Computing power struggles to keep up with analysis demands as data generation keep increasing exponentially. Realizing new platforms for massively parallel data processing, where large amounts of data are processed 'all at once' rather than piece-by-piece, is key to closing this gap. Now, SpinENGINE is combining two cutting-edge concepts, reservoir computing and nanomagnet ensemble dynamics, to realise this vision. Reservoir computing utilises a reservoir with highly nonlinear dynamics that projects input signals onto high-dimensional spaces and use simple linear processing techniques to extract an output. SpinENGINE is using the emergent and tuneable nonlinear interactions in nanomagnet ensembles as the reservoir to create a new massively parallel, computational device.
The SpinENGINE project will lay the foundations for a new, massively parallel, computational platform based on emergent behaviour in large nanomagnet ensembles. The project will develop an efficient, highly scalable, and easily reproducible platform meeting the data analysis challenges in our increasingly data-rich society. We will build upon our recent discoveries and use complex, nonlinear, and highly tunable interactions in such ensembles to realize a hardware platform for “Reservoir Computing”, a biologically-inspired computational approach. Our critical hypothesis is that the synergies between the inherent properties of nanomagnet ensembles and those required for reservoir computing will enable the efficient creation of a highly adaptive computational platform for the analysis of complex, dynamic data sets.

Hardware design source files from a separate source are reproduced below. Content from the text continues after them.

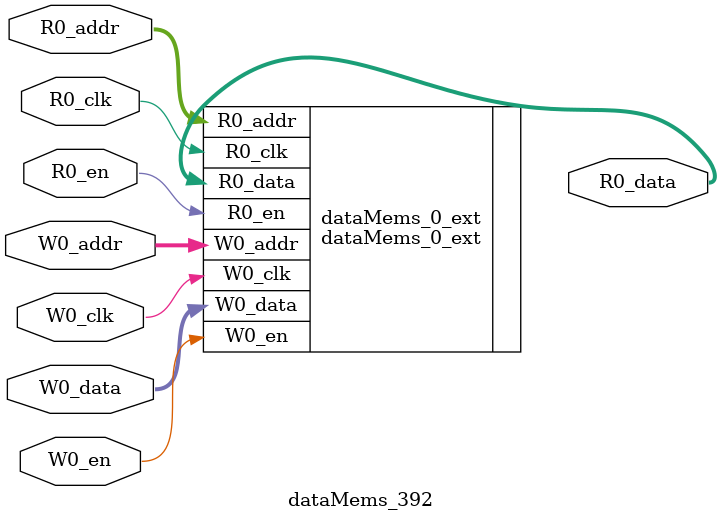
<source format=sv>
`ifndef RANDOMIZE
  `ifdef RANDOMIZE_REG_INIT
    `define RANDOMIZE
  `endif // RANDOMIZE_REG_INIT
`endif // not def RANDOMIZE
`ifndef RANDOMIZE
  `ifdef RANDOMIZE_MEM_INIT
    `define RANDOMIZE
  `endif // RANDOMIZE_MEM_INIT
`endif // not def RANDOMIZE

`ifndef RANDOM
  `define RANDOM $random
`endif // not def RANDOM

// Users can define 'PRINTF_COND' to add an extra gate to prints.
`ifndef PRINTF_COND_
  `ifdef PRINTF_COND
    `define PRINTF_COND_ (`PRINTF_COND)
  `else  // PRINTF_COND
    `define PRINTF_COND_ 1
  `endif // PRINTF_COND
`endif // not def PRINTF_COND_

// Users can define 'ASSERT_VERBOSE_COND' to add an extra gate to assert error printing.
`ifndef ASSERT_VERBOSE_COND_
  `ifdef ASSERT_VERBOSE_COND
    `define ASSERT_VERBOSE_COND_ (`ASSERT_VERBOSE_COND)
  `else  // ASSERT_VERBOSE_COND
    `define ASSERT_VERBOSE_COND_ 1
  `endif // ASSERT_VERBOSE_COND
`endif // not def ASSERT_VERBOSE_COND_

// Users can define 'STOP_COND' to add an extra gate to stop conditions.
`ifndef STOP_COND_
  `ifdef STOP_COND
    `define STOP_COND_ (`STOP_COND)
  `else  // STOP_COND
    `define STOP_COND_ 1
  `endif // STOP_COND
`endif // not def STOP_COND_

// Users can define INIT_RANDOM as general code that gets injected into the
// initializer block for modules with registers.
`ifndef INIT_RANDOM
  `define INIT_RANDOM
`endif // not def INIT_RANDOM

// If using random initialization, you can also define RANDOMIZE_DELAY to
// customize the delay used, otherwise 0.002 is used.
`ifndef RANDOMIZE_DELAY
  `define RANDOMIZE_DELAY 0.002
`endif // not def RANDOMIZE_DELAY

// Define INIT_RANDOM_PROLOG_ for use in our modules below.
`ifndef INIT_RANDOM_PROLOG_
  `ifdef RANDOMIZE
    `ifdef VERILATOR
      `define INIT_RANDOM_PROLOG_ `INIT_RANDOM
    `else  // VERILATOR
      `define INIT_RANDOM_PROLOG_ `INIT_RANDOM #`RANDOMIZE_DELAY begin end
    `endif // VERILATOR
  `else  // RANDOMIZE
    `define INIT_RANDOM_PROLOG_
  `endif // RANDOMIZE
`endif // not def INIT_RANDOM_PROLOG_

// Include register initializers in init blocks unless synthesis is set
`ifndef SYNTHESIS
  `ifndef ENABLE_INITIAL_REG_
    `define ENABLE_INITIAL_REG_
  `endif // not def ENABLE_INITIAL_REG_
`endif // not def SYNTHESIS

// Include rmemory initializers in init blocks unless synthesis is set
`ifndef SYNTHESIS
  `ifndef ENABLE_INITIAL_MEM_
    `define ENABLE_INITIAL_MEM_
  `endif // not def ENABLE_INITIAL_MEM_
`endif // not def SYNTHESIS

module dataMems_392(	// @[generators/ara/src/main/scala/UnsafeAXI4ToTL.scala:365:62]
  input  [4:0]  R0_addr,
  input         R0_en,
  input         R0_clk,
  output [66:0] R0_data,
  input  [4:0]  W0_addr,
  input         W0_en,
  input         W0_clk,
  input  [66:0] W0_data
);

  dataMems_0_ext dataMems_0_ext (	// @[generators/ara/src/main/scala/UnsafeAXI4ToTL.scala:365:62]
    .R0_addr (R0_addr),
    .R0_en   (R0_en),
    .R0_clk  (R0_clk),
    .R0_data (R0_data),
    .W0_addr (W0_addr),
    .W0_en   (W0_en),
    .W0_clk  (W0_clk),
    .W0_data (W0_data)
  );
endmodule


</source>
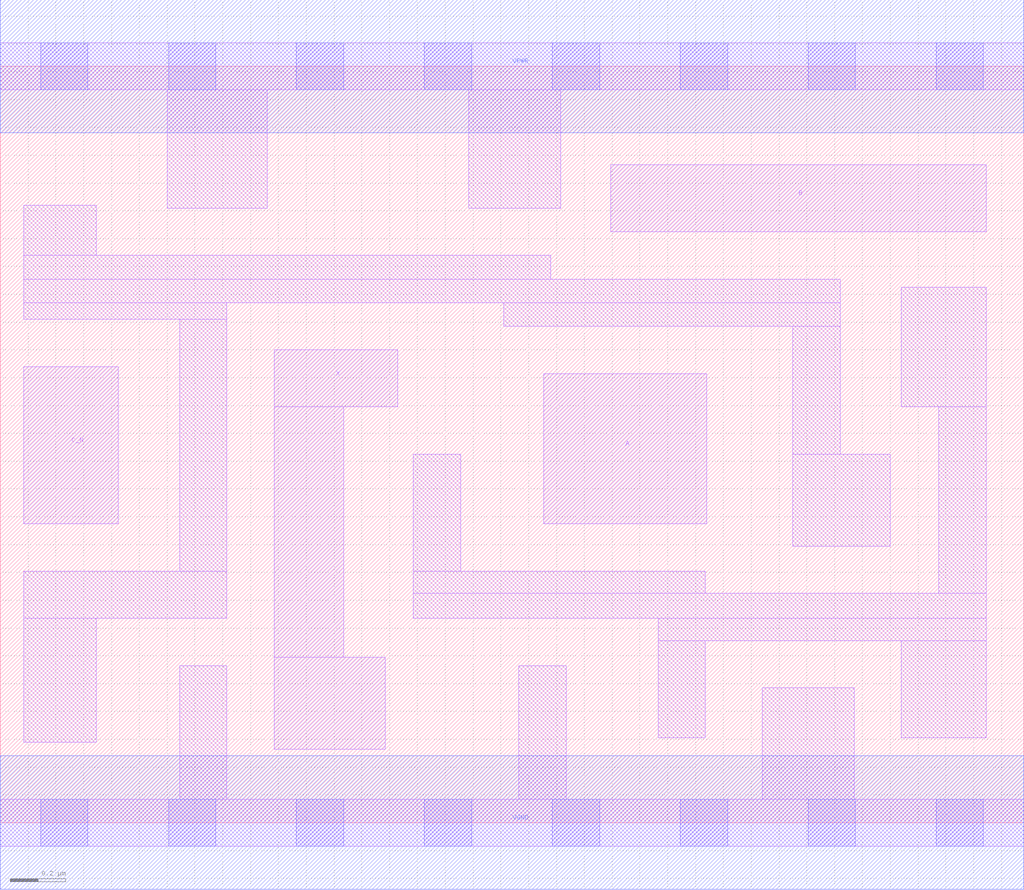
<source format=lef>
# Copyright 2020 The SkyWater PDK Authors
#
# Licensed under the Apache License, Version 2.0 (the "License");
# you may not use this file except in compliance with the License.
# You may obtain a copy of the License at
#
#     https://www.apache.org/licenses/LICENSE-2.0
#
# Unless required by applicable law or agreed to in writing, software
# distributed under the License is distributed on an "AS IS" BASIS,
# WITHOUT WARRANTIES OR CONDITIONS OF ANY KIND, either express or implied.
# See the License for the specific language governing permissions and
# limitations under the License.
#
# SPDX-License-Identifier: Apache-2.0

VERSION 5.7 ;
  NAMESCASESENSITIVE ON ;
  NOWIREEXTENSIONATPIN ON ;
  DIVIDERCHAR "/" ;
  BUSBITCHARS "[]" ;
UNITS
  DATABASE MICRONS 200 ;
END UNITS
PROPERTYDEFINITIONS
  MACRO maskLayoutSubType STRING ;
  MACRO prCellType STRING ;
  MACRO originalViewName STRING ;
END PROPERTYDEFINITIONS
MACRO sky130_fd_sc_hdll__or3b_2
  CLASS CORE ;
  FOREIGN sky130_fd_sc_hdll__or3b_2 ;
  ORIGIN  0.000000  0.000000 ;
  SIZE  3.680000 BY  2.720000 ;
  SYMMETRY X Y R90 ;
  SITE unithd ;
  PIN A
    ANTENNAGATEAREA  0.138600 ;
    DIRECTION INPUT ;
    USE SIGNAL ;
    PORT
      LAYER li1 ;
        RECT 1.955000 1.075000 2.540000 1.615000 ;
    END
  END A
  PIN B
    ANTENNAGATEAREA  0.138600 ;
    DIRECTION INPUT ;
    USE SIGNAL ;
    PORT
      LAYER li1 ;
        RECT 2.195000 2.125000 3.545000 2.365000 ;
    END
  END B
  PIN C_N
    ANTENNAGATEAREA  0.138600 ;
    DIRECTION INPUT ;
    USE SIGNAL ;
    PORT
      LAYER li1 ;
        RECT 0.085000 1.075000 0.425000 1.640000 ;
    END
  END C_N
  PIN X
    ANTENNADIFFAREA  0.741250 ;
    DIRECTION OUTPUT ;
    USE SIGNAL ;
    PORT
      LAYER li1 ;
        RECT 0.985000 0.265000 1.385000 0.595000 ;
        RECT 0.985000 0.595000 1.235000 1.495000 ;
        RECT 0.985000 1.495000 1.430000 1.700000 ;
    END
  END X
  PIN VGND
    DIRECTION INOUT ;
    USE GROUND ;
    PORT
      LAYER met1 ;
        RECT 0.000000 -0.240000 3.680000 0.240000 ;
    END
  END VGND
  PIN VPWR
    DIRECTION INOUT ;
    USE POWER ;
    PORT
      LAYER met1 ;
        RECT 0.000000 2.480000 3.680000 2.960000 ;
    END
  END VPWR
  OBS
    LAYER li1 ;
      RECT 0.000000 -0.085000 3.680000 0.085000 ;
      RECT 0.000000  2.635000 3.680000 2.805000 ;
      RECT 0.085000  0.290000 0.345000 0.735000 ;
      RECT 0.085000  0.735000 0.815000 0.905000 ;
      RECT 0.085000  1.810000 0.815000 1.870000 ;
      RECT 0.085000  1.870000 3.020000 1.955000 ;
      RECT 0.085000  1.955000 1.980000 2.040000 ;
      RECT 0.085000  2.040000 0.345000 2.220000 ;
      RECT 0.600000  2.210000 0.960000 2.635000 ;
      RECT 0.645000  0.085000 0.815000 0.565000 ;
      RECT 0.645000  0.905000 0.815000 1.810000 ;
      RECT 1.485000  0.735000 3.545000 0.825000 ;
      RECT 1.485000  0.825000 2.535000 0.905000 ;
      RECT 1.485000  0.905000 1.655000 1.325000 ;
      RECT 1.685000  2.210000 2.015000 2.635000 ;
      RECT 1.810000  1.785000 3.020000 1.870000 ;
      RECT 1.865000  0.085000 2.035000 0.565000 ;
      RECT 2.365000  0.305000 2.535000 0.655000 ;
      RECT 2.365000  0.655000 3.545000 0.735000 ;
      RECT 2.740000  0.085000 3.070000 0.485000 ;
      RECT 2.850000  0.995000 3.200000 1.325000 ;
      RECT 2.850000  1.325000 3.020000 1.785000 ;
      RECT 3.240000  0.305000 3.545000 0.655000 ;
      RECT 3.240000  1.495000 3.545000 1.925000 ;
      RECT 3.375000  0.825000 3.545000 1.495000 ;
    LAYER mcon ;
      RECT 0.145000 -0.085000 0.315000 0.085000 ;
      RECT 0.145000  2.635000 0.315000 2.805000 ;
      RECT 0.605000 -0.085000 0.775000 0.085000 ;
      RECT 0.605000  2.635000 0.775000 2.805000 ;
      RECT 1.065000 -0.085000 1.235000 0.085000 ;
      RECT 1.065000  2.635000 1.235000 2.805000 ;
      RECT 1.525000 -0.085000 1.695000 0.085000 ;
      RECT 1.525000  2.635000 1.695000 2.805000 ;
      RECT 1.985000 -0.085000 2.155000 0.085000 ;
      RECT 1.985000  2.635000 2.155000 2.805000 ;
      RECT 2.445000 -0.085000 2.615000 0.085000 ;
      RECT 2.445000  2.635000 2.615000 2.805000 ;
      RECT 2.905000 -0.085000 3.075000 0.085000 ;
      RECT 2.905000  2.635000 3.075000 2.805000 ;
      RECT 3.365000 -0.085000 3.535000 0.085000 ;
      RECT 3.365000  2.635000 3.535000 2.805000 ;
  END
  PROPERTY maskLayoutSubType "abstract" ;
  PROPERTY prCellType "standard" ;
  PROPERTY originalViewName "layout" ;
END sky130_fd_sc_hdll__or3b_2

</source>
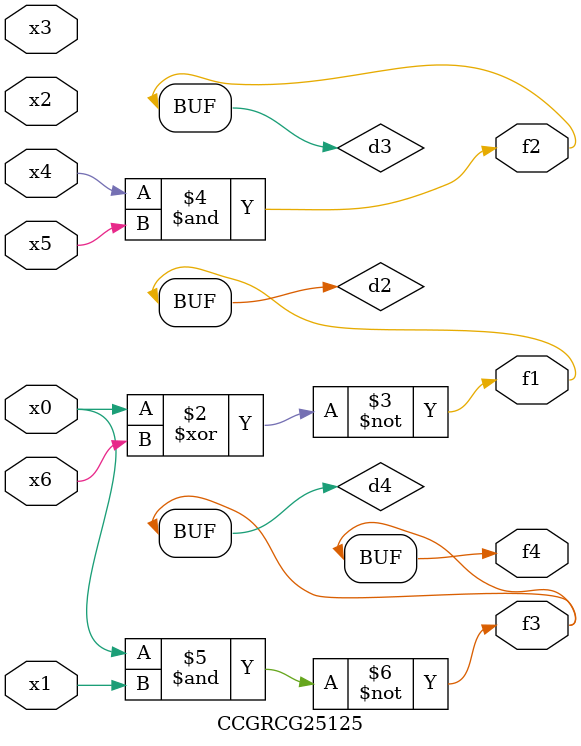
<source format=v>
module CCGRCG25125(
	input x0, x1, x2, x3, x4, x5, x6,
	output f1, f2, f3, f4
);

	wire d1, d2, d3, d4;

	nor (d1, x0);
	xnor (d2, x0, x6);
	and (d3, x4, x5);
	nand (d4, x0, x1);
	assign f1 = d2;
	assign f2 = d3;
	assign f3 = d4;
	assign f4 = d4;
endmodule

</source>
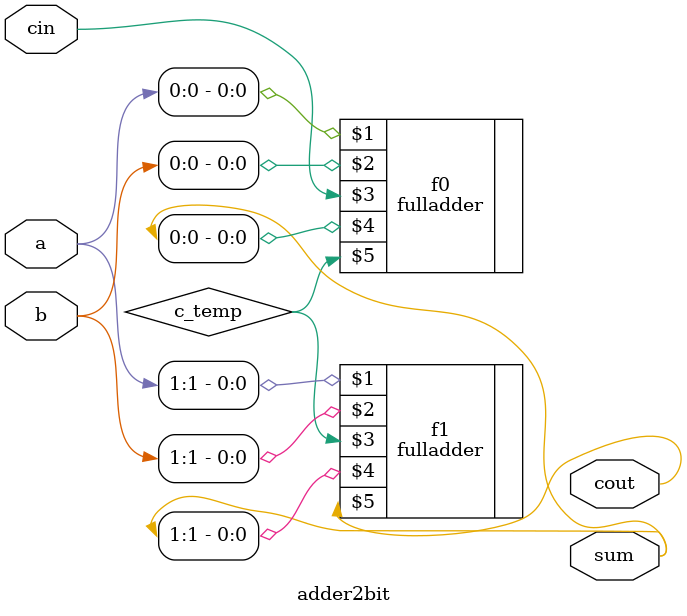
<source format=v>
`timescale 1ns / 1ps

module adder2bit(
	input [1:0]a,
	input [1:0]b,
	input cin,
	output [1:0]sum,
	output cout
    );

	wire c_temp;
	
	fulladder f0(a[0], b[0], cin, sum[0], c_temp);
	fulladder f1(a[1], b[1], c_temp, sum[1], cout);
	

endmodule

</source>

This has the potential to greatly outperform current approaches using conventional CMOS hardware. We have defined four key objectives, each of individual scientific merit that will contribute essential functionalities to the computing platform as a whole:
Objective 1—To establish protocols for reservoir computing based on nanomagnet ensemble behaviour, i.e. representing linear independent reservoir transfer functions (x_i (t)) with emergent ensemble properties and memory of past states through ensemble non-volatility.
Objective 2—To identify the most suitable approach for tuning interactions between nanomagnets, i.e. determine the effectiveness of different external stimuli in tuning inter-element coupling with optimized element geometry, arrangement, and materials.
Objective 3—To understand and demonstrate tuneable emergent behaviour in nanomagnet ensembles, i.e. determine the sensitivity of emergent properties of large nanomagnet ensembles to external stimuli as well as lattice geometries, material compositions, local inhomogeneities, and boundary effects.
Objective 4—To demonstrate computational functionality in nanomagnet ensembles. This will require demonstration of data read/write methods and integration of connections for read, write, and tuning operations on a large ensemble.
SpinENGINE brings together a multidisciplinary team of researchers with expertise in computer science, condensed matter physics, material science, computational modelling, and high-resolution microscopy. This enable us to simultaneously explore the fundamental behaviours of nanomagnet ensembles and understand how these can be harnessed for useful computation.
By the end of the SpinENGINE project we have demonstrated that coupled nanomagnet ensembles and their emergent properties may serve as a promising platform for reservoir computing. We have developed simulator frameworks suitable for exploring such systems in simulation, methodologies for fabrication of physical implementations and promoted the use of task-independent metrics for evaluation of their performance as reservoirs. Finally, we have implemented demonstrator implementations, two lab-based and on palm sized implementation with all-electrical input and readout.